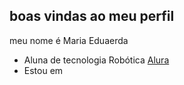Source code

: ## boas vindas ao meu perfil

meu nome é Maria Eduaerda

- Aluna de tecnologia Robótica [Alura](https://www.alura.com.br)
- Estou em 

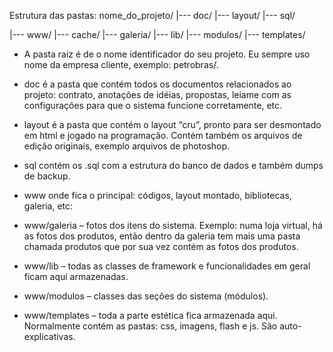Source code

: Estrutura das pastas:
nome_do_projeto/
|--- doc/
|--- layout/
|--- sql/

|--- www/
	|--- cache/
	|--- galeria/
	|--- lib/
	|--- modulos/
	|--- templates/



+ A pasta raiz é de o nome identificador do seu projeto. Eu sempre uso nome da empresa cliente, exemplo: petrobras/.

+ doc é a pasta que contém todos os documentos relacionados ao projeto: contrato, anotações de idéias, propostas, leiame com as configurações para que o sistema funcione corretamente, etc.

+ layout é a pasta que contém o layout “cru”, pronto para ser desmontado em html e jogado na programação. Contém também os arquivos de edição originais, exemplo arquivos de photoshop.

+ sql contém os .sql com a estrutura do banco de dados e também dumps de backup.

+ www onde fica o principal: códigos, layout montado, bibliotecas, galeria, etc:
+ www/galeria – fotos dos itens do sistema. Exemplo: numa loja virtual, há as fotos dos produtos, então dentro da galeria tem mais uma pasta chamada produtos que por sua vez contém as fotos dos produtos.
+ www/lib – todas as classes de framework e funcionalidades em geral ficam aqui armazenadas.
+ www/modulos – classes das seções do sistema (módulos).

+ www/templates – toda a parte estética fica armazenada aqui. Normalmente contém as pastas:
css, imagens, flash e js. São auto-explicativas.
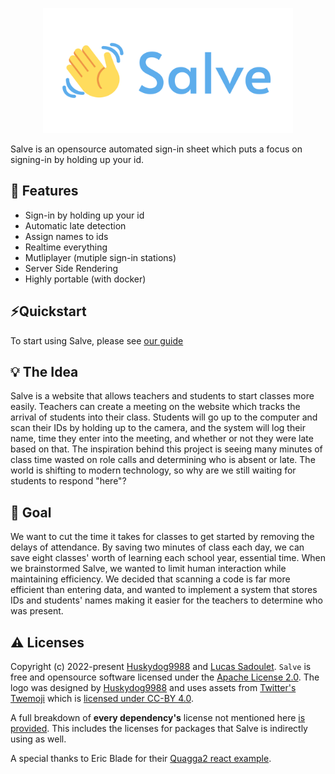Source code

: <p align="center">
  <img alt="👋 Salve" height="200" src="https://raw.githubusercontent.com/Huskydog9988/Salve/main/docs/Salve.svg">
</p>

Salve is an opensource automated sign-in sheet which puts a focus on signing-in by holding up your id.

## 🎯 Features

- Sign-in by holding up your id
- Automatic late detection
- Assign names to ids
- Realtime everything
- Mutliplayer (mutiple sign-in stations)
- Server Side Rendering
- Highly portable (with docker)

## ⚡Quickstart

To start using Salve, please see [our guide](./docs/quickstart.md)

## 💡 The Idea

Salve is a website that allows teachers and students to start classes more easily. Teachers can create a meeting on the website which tracks the arrival of students into their class. Students will go up to the computer and scan their IDs by holding up to the camera, and the system will log their name, time they enter into the meeting, and whether or not they were late based on that. The inspiration behind this project is seeing many minutes of class time wasted on role calls and determining who is absent or late. The world is shifting to modern technology, so why are we still waiting for students to respond "here"?

## 🥅 Goal

We want to cut the time it takes for classes to get started by removing the delays of attendance. By saving two minutes of class each day, we can save eight classes' worth of learning each school year, essential time. When we brainstormed Salve, we wanted to limit human interaction while maintaining efficiency. We decided that scanning a code is far more efficient than entering data, and wanted to implement a system that stores IDs and students' names making it easier for the teachers to determine who was present.

## ⚠️ Licenses

Copyright (c) 2022-present [Huskydog9988](https://github.com/Huskydog9988) and [Lucas Sadoulet](https://github.com/SilentS100). `Salve` is free and opensource software licensed under the [Apache License 2.0](./LICENSE).
The logo was designed by [Huskydog9988](https://github.com/Huskydog9988) and uses assets from [Twitter's Twemoji](https://twemoji.twitter.com/) which is [licensed under CC-BY 4.0](https://creativecommons.org/licenses/by/4.0/).

A full breakdown of **every dependency's** license not mentioned here [is provided](./docs/licenses.txt). This includes the licenses for packages that Salve is indirectly using as well.

A special thanks to Eric Blade for their [Quagga2 react example](https://github.com/ericblade/quagga2-react-example).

::::::

Work required: Repeat every entry exactly, but leave out the pictures.

Task result:
Source code

: ## boas vindas ao meu perfil

meu nome é Maria Eduaerda

- Aluna de tecnologia Robótica [Alura](https://www.alura.com.br)
- Estou em 

Source code

: Estrutura das pastas:
nome_do_projeto/
|--- doc/
|--- layout/
|--- sql/

|--- www/
	|--- cache/
	|--- galeria/
	|--- lib/
	|--- modulos/
	|--- templates/



+ A pasta raiz é de o nome identificador do seu projeto. Eu sempre uso nome da empresa cliente, exemplo: petrobras/.

+ doc é a pasta que contém todos os documentos relacionados ao projeto: contrato, anotações de idéias, propostas, leiame com as configurações para que o sistema funcione corretamente, etc.

+ layout é a pasta que contém o layout “cru”, pronto para ser desmontado em html e jogado na programação. Contém também os arquivos de edição originais, exemplo arquivos de photoshop.

+ sql contém os .sql com a estrutura do banco de dados e também dumps de backup.

+ www onde fica o principal: códigos, layout montado, bibliotecas, galeria, etc:
+ www/galeria – fotos dos itens do sistema. Exemplo: numa loja virtual, há as fotos dos produtos, então dentro da galeria tem mais uma pasta chamada produtos que por sua vez contém as fotos dos produtos.
+ www/lib – todas as classes de framework e funcionalidades em geral ficam aqui armazenadas.
+ www/modulos – classes das seções do sistema (módulos).

+ www/templates – toda a parte estética fica armazenada aqui. Normalmente contém as pastas:
css, imagens, flash e js. São auto-explicativas.
Source code

: <p align="center">
  <img alt="👋 Salve" height="200" src="https://raw.githubusercontent.com/Huskydog9988/Salve/main/docs/Salve.svg">
</p>

Salve is an opensource automated sign-in sheet which puts a focus on signing-in by holding up your id.

## 🎯 Features

- Sign-in by holding up your id
- Automatic late detection
- Assign names to ids
- Realtime everything
- Mutliplayer (mutiple sign-in stations)
- Server Side Rendering
- Highly portable (with docker)

## ⚡Quickstart

To start using Salve, please see [our guide](./docs/quickstart.md)

## 💡 The Idea

Salve is a website that allows teachers and students to start classes more easily. Teachers can create a meeting on the website which tracks the arrival of students into their class. Students will go up to the computer and scan their IDs by holding up to the camera, and the system will log their name, time they enter into the meeting, and whether or not they were late based on that. The inspiration behind this project is seeing many minutes of class time wasted on role calls and determining who is absent or late. The world is shifting to modern technology, so why are we still waiting for students to respond "here"?

## 🥅 Goal

We want to cut the time it takes for classes to get started by removing the delays of attendance. By saving two minutes of class each day, we can save eight classes' worth of learning each school year, essential time. When we brainstormed Salve, we wanted to limit human interaction while maintaining efficiency. We decided that scanning a code is far more efficient than entering data, and wanted to implement a system that stores IDs and students' names making it easier for the teachers to determine who was present.

## ⚠️ Licenses

Copyright (c) 2022-present [Huskydog9988](https://github.com/Huskydog9988) and [Lucas Sadoulet](https://github.com/SilentS100). `Salve` is free and opensource software licensed under the [Apache License 2.0](./LICENSE).
The logo was designed by [Huskydog9988](https://github.com/Huskydog9988) and uses assets from [Twitter's Twemoji](https://twemoji.twitter.com/) which is [licensed under CC-BY 4.0](https://creativecommons.org/licenses/by/4.0/).

A full breakdown of **every dependency's** license not mentioned here [is provided](./docs/licenses.txt). This includes the licenses for packages that Salve is indirectly using as well.

A special thanks to Eric Blade for their [Quagga2 react example](https://github.com/ericblade/quagga2-react-example).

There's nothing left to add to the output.